Lundi, Numerama expliquait que l'article 15 de la Convention européenne des droits de l'Homme (CEDH) autorisait dans un cadre strict les états membres du Conseil de l'Europe à déclarer leur intention de déroger à certains des droits fondamentaux en principe garantis par le traité. C'est Valérie Pécresse, déjà favorable à l'instauration d'un "Patriot Act à la française", qui a rappelé cette possibilité lors d'une interview sur RTL, pour encourager le Gouvernement à aller très loin dans la mise à l'écart de certaines libertés, pour lutter contre le terrorisme.
Jörg Polakiewicz, qui dirige la Direction du Conseil juridique et du Droit international public (DLAPIL) du Conseil de l'Europe, nous a signalé que l'historique complet des déclarations faites par les états concernant l'application de l'article 15 étaient en ligne sur cette page.
On y découvre d'abord que la France est le seul des 47 états membres du Conseil de l'Europe à refuser d'être bridé par les quelques droits dits "indérogeables" qui doivent être garantis en toutes circonstances, y compris en temps de guerre. Elle fait prévaloir l'article 16 de la Constitution qui donne au président les pleins pouvoirs en cas de nécessité. Par le biais d'une réserve d'interprétation émise le 3 mai 1974 au moment de ratifier la CEDH, la France avait en effet expliqué que "pour l'interprétation et l'application de l'article 16 de la Constitution de la République, les termes dans la stricte mesure où la situation l'exige ne sauraient limiter le pouvoir du Président de la République de prendre les mesures exigées par les circonstances". Malgré tout, la France avait tout de même explicité sa volonté de déroger aux droits de l'Homme pour gérer les émeutes de Nouméa en Nouvelle-Calédonie, en 1985.
LE TERRORISME UTILISÉ POUR JUSTIFIER UNE DÉROGATION AUX DROITS DE L'HOMME
C'est en Grande-Bretagne que l'on trouve la situation la plus proche de celle que l'on pourrait connaître en France.

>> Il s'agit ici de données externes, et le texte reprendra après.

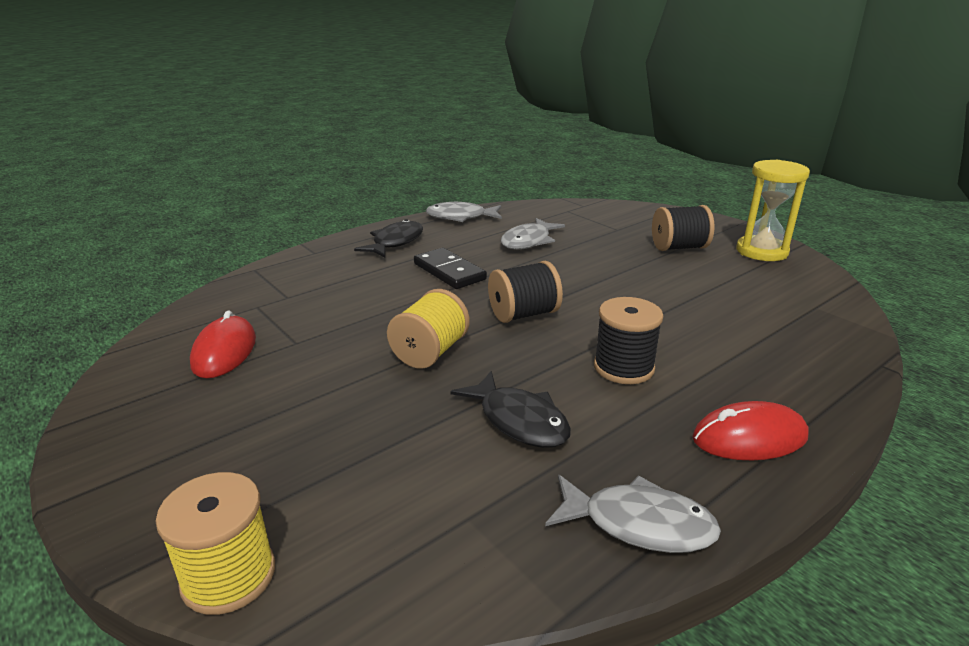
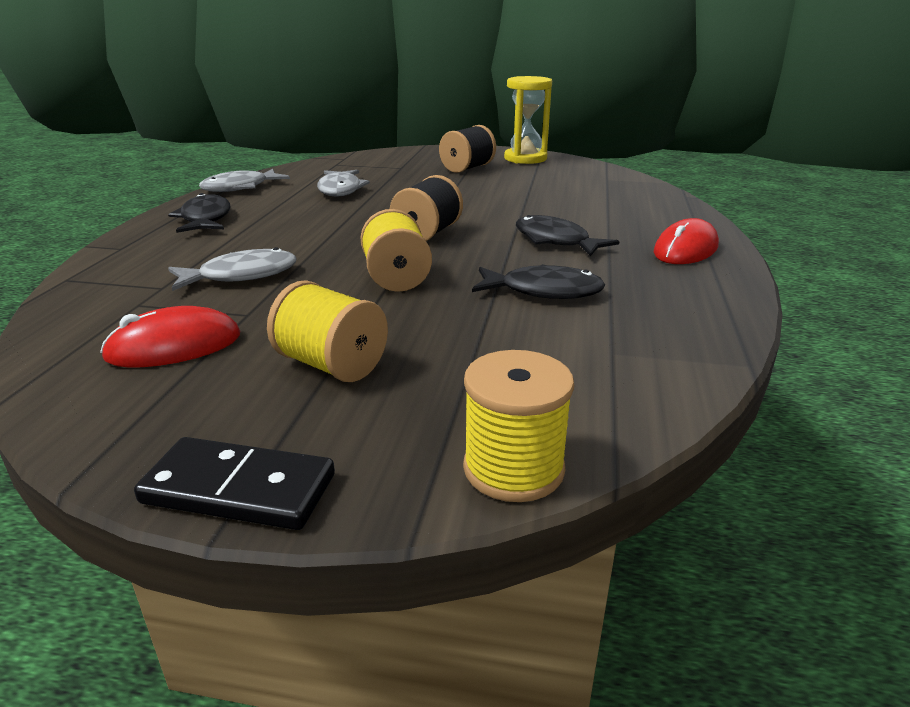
camera: 40 degrees left, 0 degrees up
red mouse [190,311,256,378] -> red mouse turned 75 degrees counterclockwise [100,306,240,367]
black domino [414,248,487,289] -> black domino moved to [134,437,335,530]
grey fish [545,475,721,553] -> grey fish moved to [168,247,297,291]
black spool [594,297,663,384] -> black fish [516,215,620,256]
none -> yellow spool [267,280,388,382]

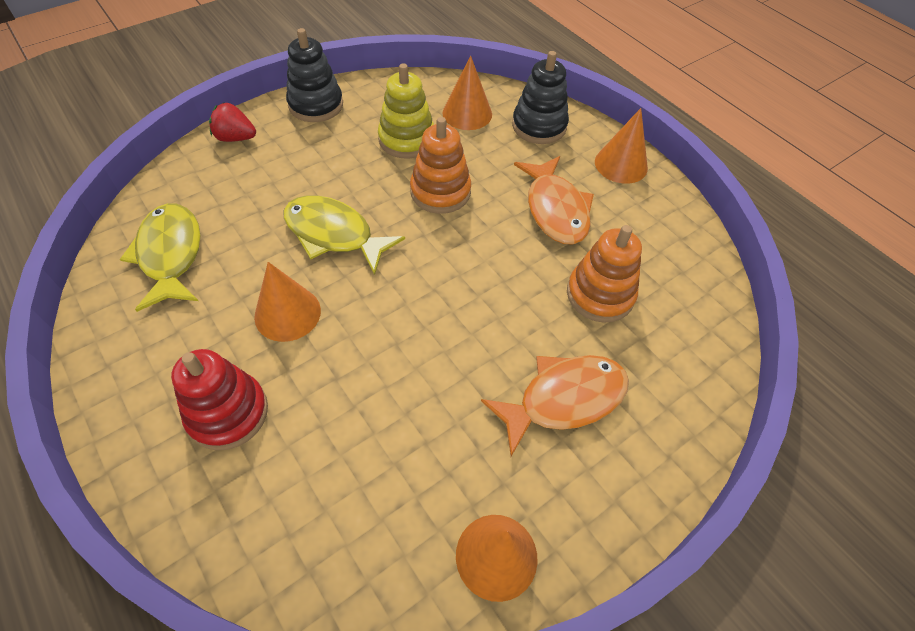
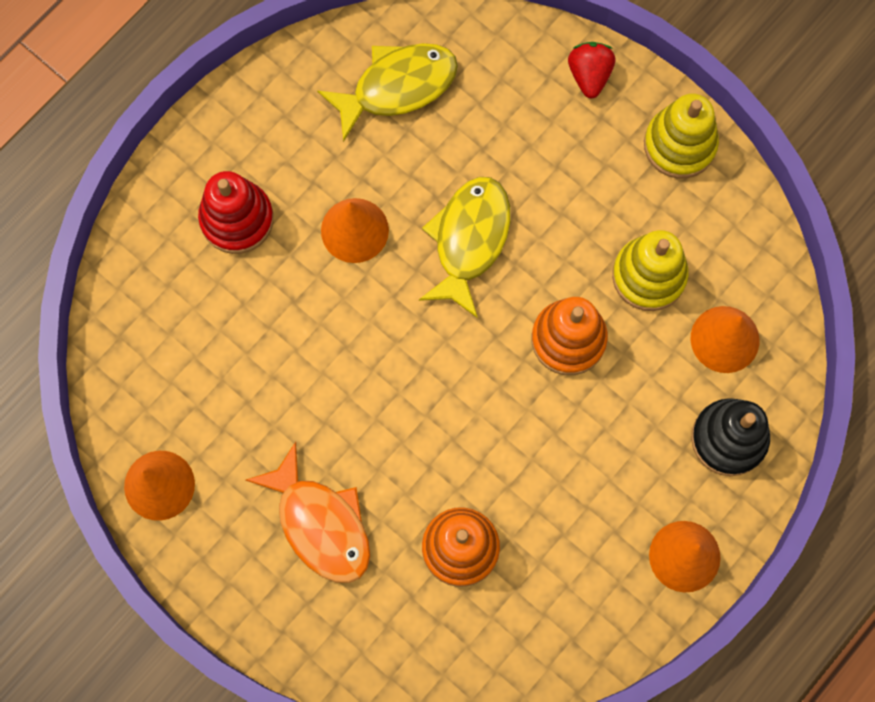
camera: 80 degrees right, 20 degrees up
black stacking toy [286,28,343,122] -> yellow stacking toy [644,94,719,179]
orange fish [514,156,594,245] -> none

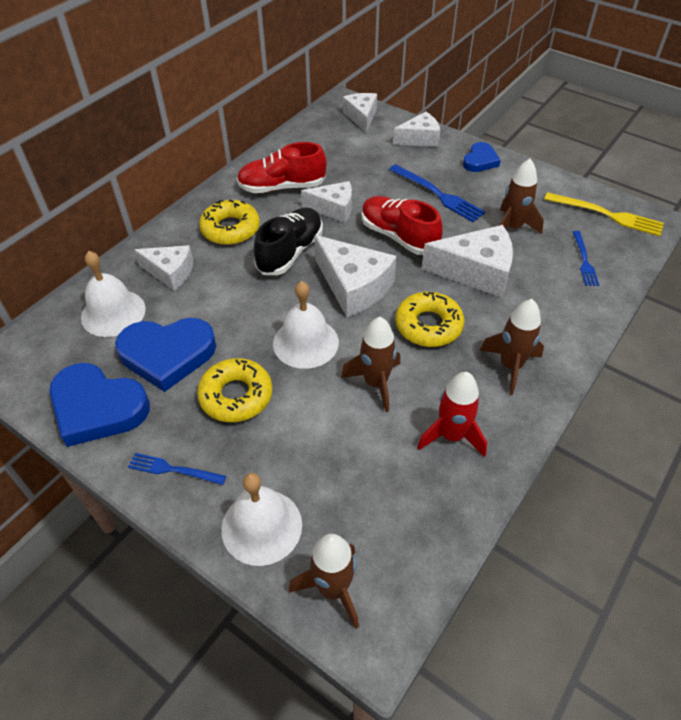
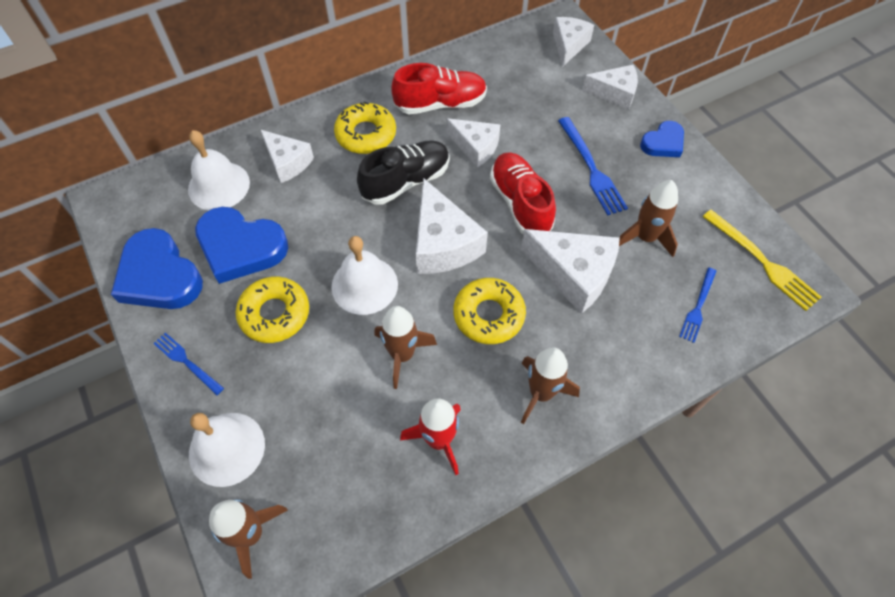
camera: 25 degrees right, 10 degrees up
red shoe [237,142,327,193] -> red shoe turned 150 degrees clockwise [391,63,487,114]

Outre de nombreuses dérogations demandées pour gérer les conflits coloniaux, ou le terrorisme nord-irlandais, la Grande-Bretagne avait déposé le 18 décembre 2001 une déclaration de déclaration, consécutive aux attentats du 11 septembre. Elle est intéressante puisqu'elle montre le seuil de "danger" que peut ressentir un Etat pour justifier de mettre en oeuvre des mesures exceptionnelles, en principe réservées aux guerres ou au "danger public menaçant la vie de la Nation".
"Il existe une menace terroriste à l’endroit du Royaume-Uni de la part de personnes soupçonnées d’être impliquées dans le terrorisme international", avait expliqué la royauté britannique en 2001. "En particulier, certains ressortissants étrangers présents au Royaume-Uni sont soupçonnés d’être impliqués dans la commission, la préparation ou l’instigation d’actes de terrorisme international, d’être membres d’organisations ou de groupes concernés par ces actes ou ayant des liens avec des membres de tels organisations ou groupes, et qui sont une menace à la sécurité nationale du Royaume-Uni". Autant d'arguments qui pourraient être repris aujourd'hui par la France concernant les terroristes affiliés à Al-Qaïda ou à l'Etat Islamique, qui pour la Grande-Bretagne permettaient d'affirmer qu'il "existe au Royaume-Uni un danger public au sens de l’article 15 (1) de la Convention".
A l'époque, il s'agissait pour les Britanniques de justifier l'entrée en vigueur d'une loi d'exception, le Anti-terrorism, Crime and Security Act 2001, qui prévoyait un pouvoir élargi d'arrestation et de détention, contraire à la CEDH.
Finalement, la Grande-Bretagne avaient retiré cette dérogation en 2005, au moment où la loi a été abrogée.